Annovis stock more than doubled on Tuesday: what happened?

annovis stock more than doubled on parkinson's data

Shares of Annovis Bio Inc (NYSE: ANVS) more than doubled on Tuesday after the biotech firm reported positive late-stage data for buntanetap.

Buntanetap is the candidate treatment of ANVS for Parkinson’s disease.

At the time of writing, Annovis stock is trading at $10.50 – still down some 45% versus the start of 2024.

What does the data mean for Annovis stock?

Buntanetap was shown to be effective in improving motor and nonmotor activities in a Phase 3 trial.

It helped patients of Parkinson’s with overall cognitive function as well. Maria Maccecchini – the chief executive of Annovis Bio said in a press release today:

The data reinforces our commitment to advancing buntanetap into longer study, which will allow us to verify observed symptomatic improvements [and] explore buntanetap’s disease-modifying properties.

Annovis shares are now up 120% versus their year-to-date low.

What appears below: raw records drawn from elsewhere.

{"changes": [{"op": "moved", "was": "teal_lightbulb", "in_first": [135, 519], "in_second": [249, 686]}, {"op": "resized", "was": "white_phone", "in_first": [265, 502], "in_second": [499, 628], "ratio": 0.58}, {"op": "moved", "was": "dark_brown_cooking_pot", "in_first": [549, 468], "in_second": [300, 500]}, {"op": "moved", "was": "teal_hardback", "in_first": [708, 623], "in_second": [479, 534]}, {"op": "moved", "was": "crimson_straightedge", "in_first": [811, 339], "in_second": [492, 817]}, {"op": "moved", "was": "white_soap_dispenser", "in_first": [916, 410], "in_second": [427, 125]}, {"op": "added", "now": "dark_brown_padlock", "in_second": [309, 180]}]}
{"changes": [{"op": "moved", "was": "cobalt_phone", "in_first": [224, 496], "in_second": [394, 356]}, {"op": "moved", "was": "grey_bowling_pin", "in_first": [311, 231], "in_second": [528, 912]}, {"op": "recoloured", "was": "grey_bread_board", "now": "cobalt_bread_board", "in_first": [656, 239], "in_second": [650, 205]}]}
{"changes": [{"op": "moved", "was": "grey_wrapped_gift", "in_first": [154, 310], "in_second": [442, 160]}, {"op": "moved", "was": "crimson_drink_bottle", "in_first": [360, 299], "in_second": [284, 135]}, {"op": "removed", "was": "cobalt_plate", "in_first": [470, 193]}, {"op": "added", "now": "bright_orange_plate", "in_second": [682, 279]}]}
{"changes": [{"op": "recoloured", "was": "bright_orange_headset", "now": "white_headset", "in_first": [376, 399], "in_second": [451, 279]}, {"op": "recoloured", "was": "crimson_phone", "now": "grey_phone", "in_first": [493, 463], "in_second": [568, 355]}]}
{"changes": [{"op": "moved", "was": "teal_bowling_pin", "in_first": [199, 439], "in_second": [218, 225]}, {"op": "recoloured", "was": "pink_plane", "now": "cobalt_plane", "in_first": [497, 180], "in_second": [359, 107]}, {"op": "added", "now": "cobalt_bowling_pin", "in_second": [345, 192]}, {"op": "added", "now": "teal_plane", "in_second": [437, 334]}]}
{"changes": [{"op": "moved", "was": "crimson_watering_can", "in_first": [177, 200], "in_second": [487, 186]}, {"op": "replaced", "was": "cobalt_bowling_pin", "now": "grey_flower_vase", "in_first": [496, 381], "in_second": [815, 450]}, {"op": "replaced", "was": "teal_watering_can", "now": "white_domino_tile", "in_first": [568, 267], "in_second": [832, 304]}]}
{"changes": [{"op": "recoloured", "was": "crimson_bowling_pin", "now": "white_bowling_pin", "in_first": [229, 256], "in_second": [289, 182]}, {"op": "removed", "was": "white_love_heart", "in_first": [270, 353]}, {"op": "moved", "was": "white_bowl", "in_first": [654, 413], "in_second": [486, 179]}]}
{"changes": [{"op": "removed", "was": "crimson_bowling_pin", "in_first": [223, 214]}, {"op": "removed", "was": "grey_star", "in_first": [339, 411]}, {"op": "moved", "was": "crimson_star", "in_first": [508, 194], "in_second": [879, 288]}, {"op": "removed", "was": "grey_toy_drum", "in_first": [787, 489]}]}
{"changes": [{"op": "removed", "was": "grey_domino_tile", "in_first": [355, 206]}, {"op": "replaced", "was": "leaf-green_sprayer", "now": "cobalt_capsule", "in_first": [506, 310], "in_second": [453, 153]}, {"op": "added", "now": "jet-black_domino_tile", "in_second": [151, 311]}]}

Annovis Bio’s buntanetap is safe for use

Patients on a 20 mg dose of buntanetap in a late-stage study “showed significant improvement in cognition” compared with the placebo group that showed continued cognitive deterioration.

Annovis Bio found its drug to be effective in improving cognition in patients of mild dementia as well. Buntanetap also helped improve motor and nonmotor functions in patients with PIGD (postural instability and gait difficulty) who are known to have rapid disease progression.

The candidate drug “maintained a consistent safety profile across all participants”, as per the company’s press release on Tuesday.

Annovis stock has thoroughly pleased investors in recent weeks but it does not pay a dividend at writing.

ANVS is yet to generate any revenue

Annovis Bio will discuss findings of its late-stage study involving buntanetap in a webcast at 04:30 p.m. ET on Tuesday.

The Phase 3 data is significant as more than 10 million people worldwide and about 1 million in the U.S. alone are currently living with Parkinson’s, as per the American Parkinson’s Disease Association.

In May, ANVS reported 72 cents a share of loss for its first financial quarter – narrower than 80 cents per share that experts had forecast. The New York listed firm did not generate any revenue in its fiscal Q1. At the time, CEO Maria Maccecchini said:

The first quarter proved to be pivotal for our company as we continued to wind down our two recent clinical trials – Phase III in Parkinson’s and Phase II/III in Alzheimer’s.

Annovis ended the quarter with $3.1 million in cash and equivalents. Wall Street currently has a consensus “overweight” rating on Annovis stock. Analysts see upside in it to $40 on average which suggests it could nearly quadruple from here over the next twelve months.